Cook the potatoes in a microwave oven at full power for 7 to 8 minutes, until fork-tender. (You can also boil the potatoes for 30 to 35 minutes in 4 cups of water to which 2 teaspoons of salt have been added.) Set the potatoes aside until cool enough to handle. Preheat a large nonstick skillet over medium-low heat. In the hot skillet, combine the onion, garlic, and wine.

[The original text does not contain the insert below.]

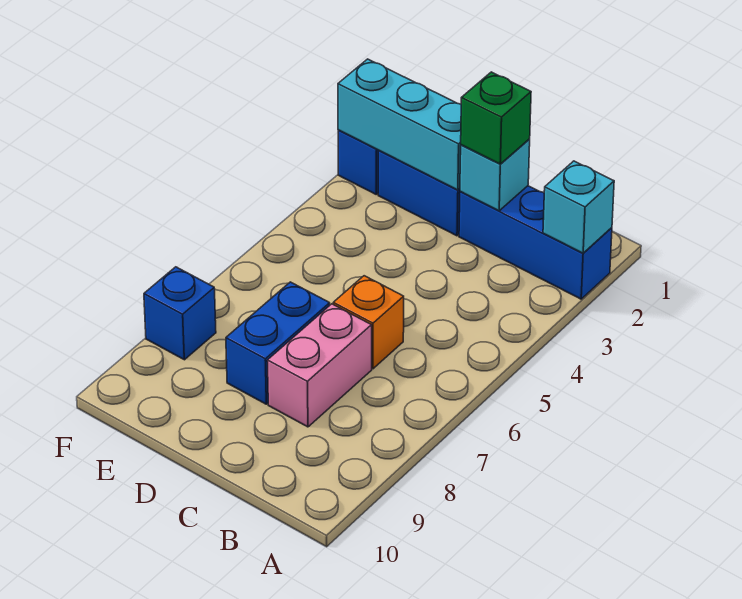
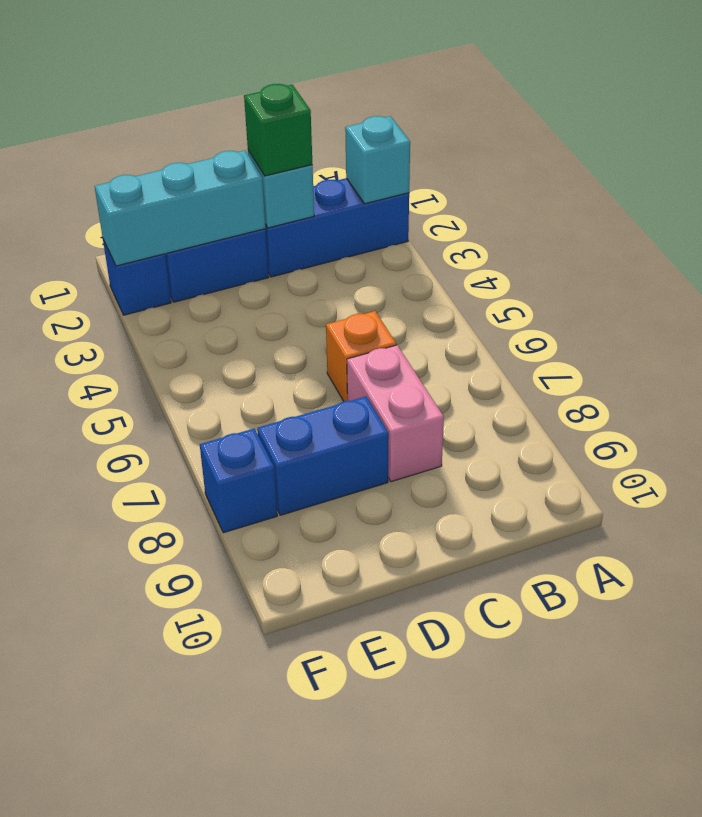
blue brick D7:D8 level 1 -> blue brick D8:E8 level 1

Stir to combine thoroughly and cook for about 15 minutes, until the onion is very soft. Add the potatoes, parsley, and rosemary. Mix well and mash with the back of a wooden spoon to form a large pancake. Season with salt and pepper to taste. Raise the heat to medium and cook for about 15 minutes, until the potatoes are browned and somewhat crusty underneath. Position a plate upside down over the pan, flip the pancake out onto the plate so that the cooked side is up, and then slide it back into the pan. Cook for about 15 minutes more, until the second side is crusty. Serve hot. Makes 4 servings.